» YOUR INSTRUCTIONS
Rewrite the records below as a Markdown table with the columns Row and Line, one numbered row per nonblank line. Leave the pictures out.

» DATA EXTRACTS
* * *

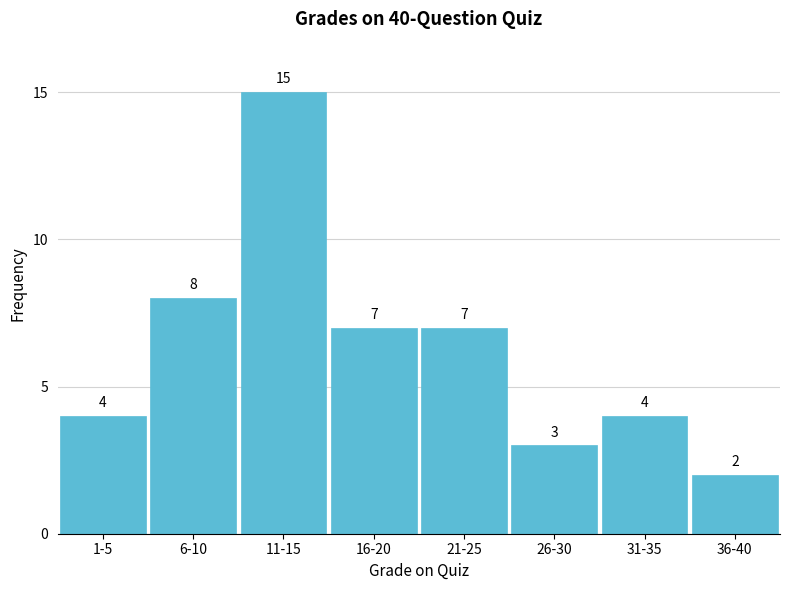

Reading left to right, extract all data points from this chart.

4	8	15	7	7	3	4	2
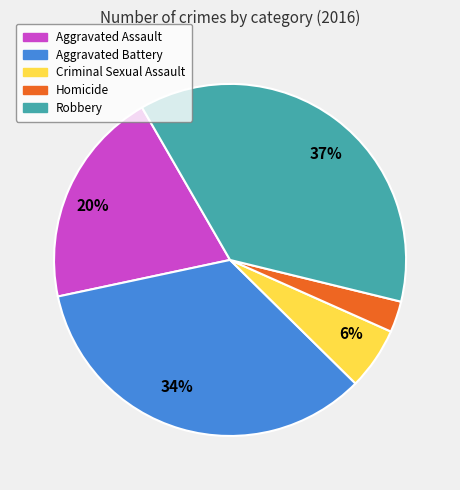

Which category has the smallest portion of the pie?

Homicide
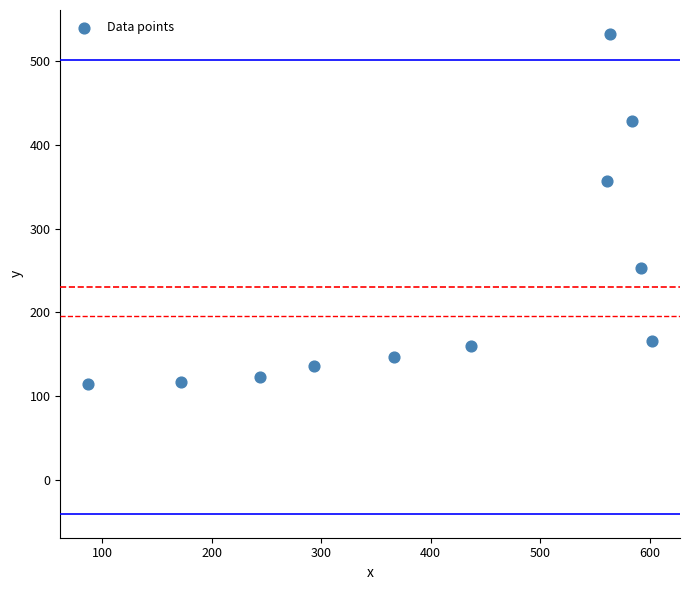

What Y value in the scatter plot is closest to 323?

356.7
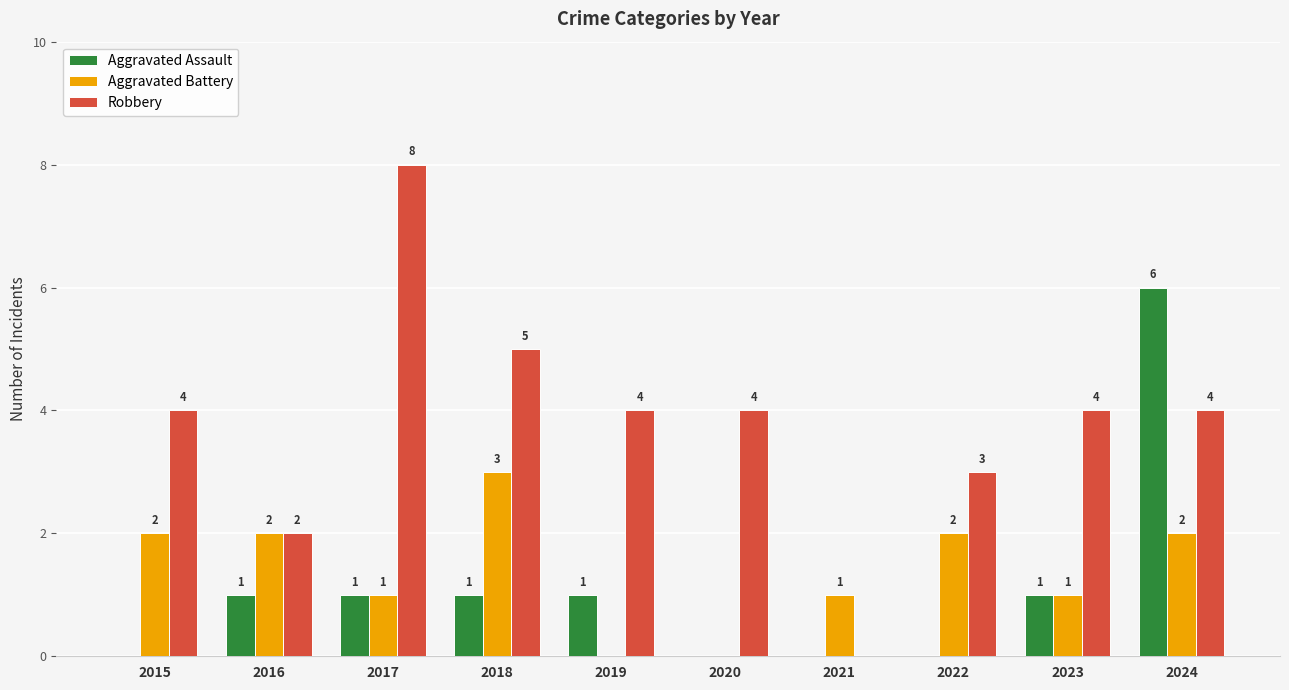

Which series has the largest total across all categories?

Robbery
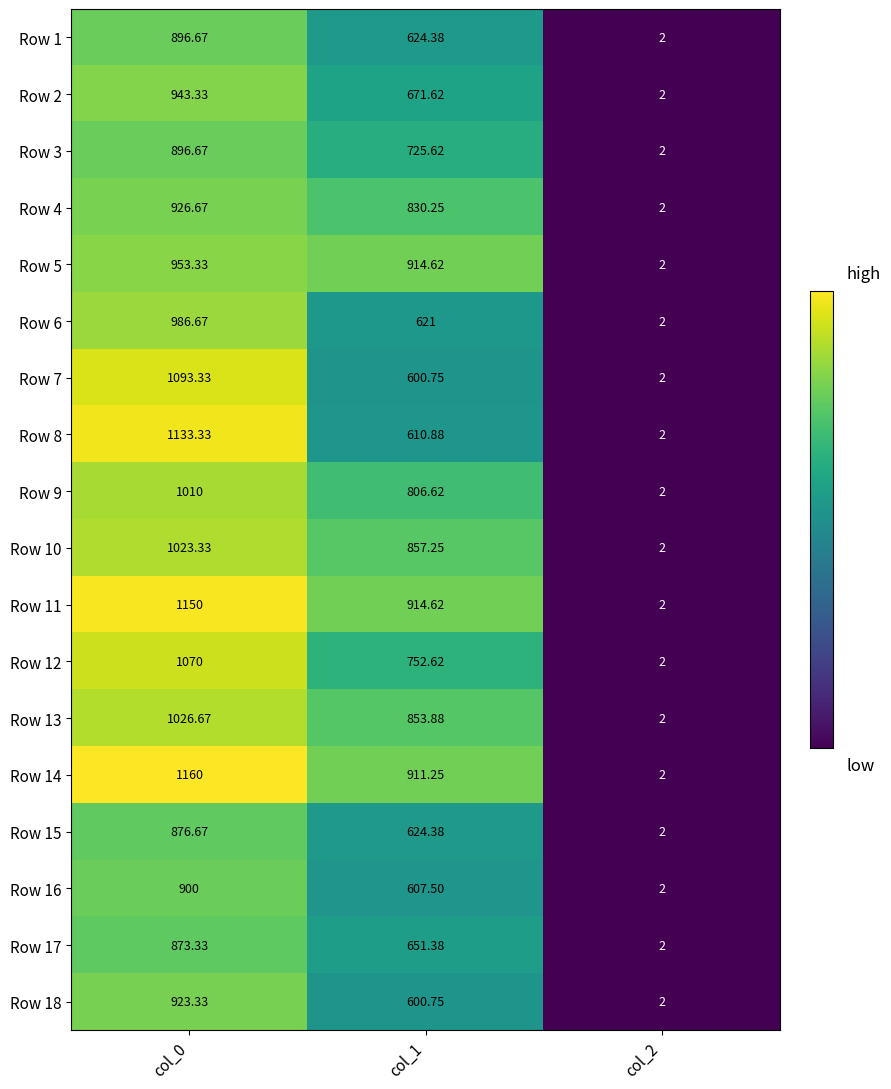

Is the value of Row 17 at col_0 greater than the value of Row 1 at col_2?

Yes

* * *

» EXERCISE ANSWER
| Row | Line |
|---|---|
| 1 | Reading left to right, extract all data points from this chart. |
| 2 | 4	8	15	7	7	3	4	2 |
| 3 | Which category has the smallest portion of the pie? |
| 4 | Homicide |
| 5 | What Y value in the scatter plot is closest to 323? |
| 6 | 356.7 |
| 7 | Which series has the largest total across all categories? |
| 8 | Robbery |
| 9 | Is the value of Row 17 at col_0 greater than the value of Row 1 at col_2? |
| 10 | Yes |